You linked the Granite 4 model card — cool. The model card describes the chat template format, but OP's issue isn't the format itself. It's that common_chat_parse in llama.cpp doesn't correctly extract tool calls for granite's template. The model IS generating tool calls (OP can see them in the raw content), the parser just isn't picking them up. That's a llama.cpp parser support gap, which is exactly what I said.
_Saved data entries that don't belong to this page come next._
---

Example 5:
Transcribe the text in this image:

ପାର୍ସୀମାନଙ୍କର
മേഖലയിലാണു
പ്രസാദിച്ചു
Calling someone a bot because their answer is detailed is a weird move on a technical sub.

[-]

EffectiveCeilingFan@reddit

Once again completely wrong. OP was using the wrong format for tool calling. The source for the correct format was the model card. Your answer was detailed in the worst way. It was entirely AI generated, so all the “detail” was useless noise. There is no problem with the llama.cpp tool parser. I just tested it with the correct format, and it works perfectly fine.

[-]

sZebby@reddit (OP)

yes i rembered incorrectly. updated the post sorry.
i didnt specify any format. i kinda hoped it would pick up the correct format for chat parsing with:

auto params = common_chat_templates_apply(targetLLM_.templs_.get(), inputs)

...generated response

common_chat_parser_params p_params = common_chat_parser_params(params);

p_params.debug = true;

auto msg = common_chat_parse(response, false, p_params);

at least the inputs parsing is working with the correct format. i also find "" and "" in preserved tokens. is it the correct way to init the chat_parser_params with this?

i tired to look in server and simple_chat examples but couldnt pinpoint my mistake.